To impress an angel, Alexander Sleigh, network co-ordinator of London Business Angels, says a company needs "an experienced and credible management team; scalability, which means the potential to deliver a return worth 10 times the original investment; evidence that there is a need for the product or service; a competitive position; past proof of the concept succeeding, and an identified exit route such as a trade sale or public markets".
Entrepreneurs can contact the British Business Angels Association (bbaa.org.uk) for more details on how to find an angel.
If a company has crossed the ‘established' threshold and has three or four years of accounts, it might finally be eligible for that bank loan. Lloyds Banking Group says it is currently approving eight out of 10 requests for loans or overdrafts from small businesses.
Another alternative for older businesses looking for funding of more than £2 million is venture capital. Venture capitalists invest on behalf of their own investors and are answerable to limited partners – and so tend to invest in less risky companies than angel investors.
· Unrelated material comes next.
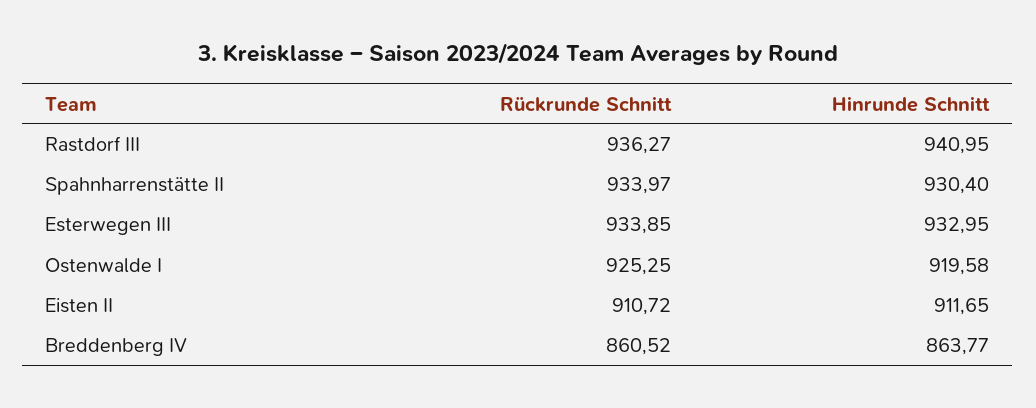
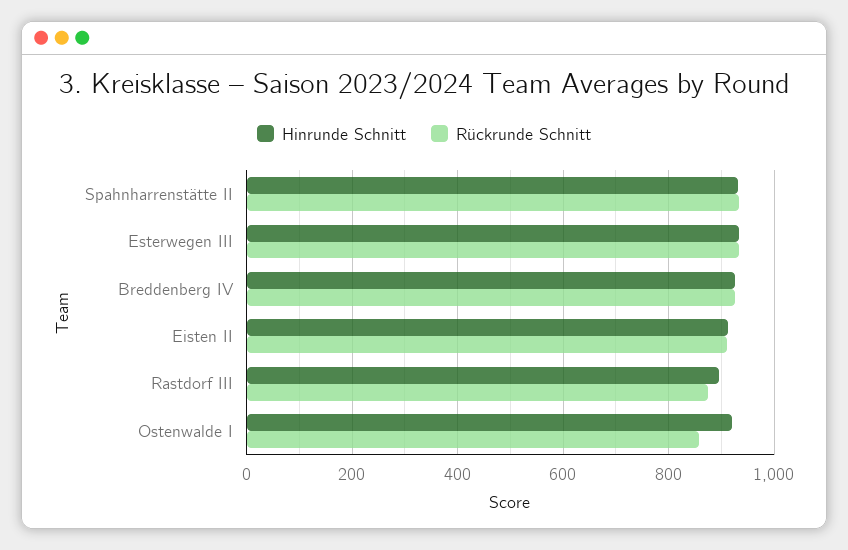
Rückrunde Schnitt, Rastdorf III: 936.27 -> 880
Hinrunde Schnitt, Rastdorf III: 940.95 -> 900
Rückrunde Schnitt, Ostenwalde I: 925.25 -> 860
Rückrunde Schnitt, Breddenberg IV: 860.52 -> 920
Hinrunde Schnitt, Breddenberg IV: 863.77 -> 920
For a list of venture capital firms, contact the British Venture Capital Association (bvca.org.uk).
All this makes a trip to see the bank manager suddenly look a little old-fashioned.
HOW TO WRITE A WINNING BUSINESS PLAN
- Keep it concise – no more than 10 pages covering your management team, market, product, revenue model, competition, funding requirements and financials is sufficient.
- Ensure the amount you are seeking and your funding gap are aligned – if you have a funding gap of £10,000, you shouldn't be trying to raise millions!
- Highlight the problem you solve and why you do this better than the existing products in the market.
- Show how your business can grow and gain a signifi cant piece of the target market – angels look for 10 x return on their investment.
- Avoid jargon and acronyms – angels are normally generalists so avoid overly technical descriptions and ensure the person in the street can understand your product.
- Be transparent and truthful about your trading history – ‘skeletons in the closet' will ruin your credibility further in the investment process.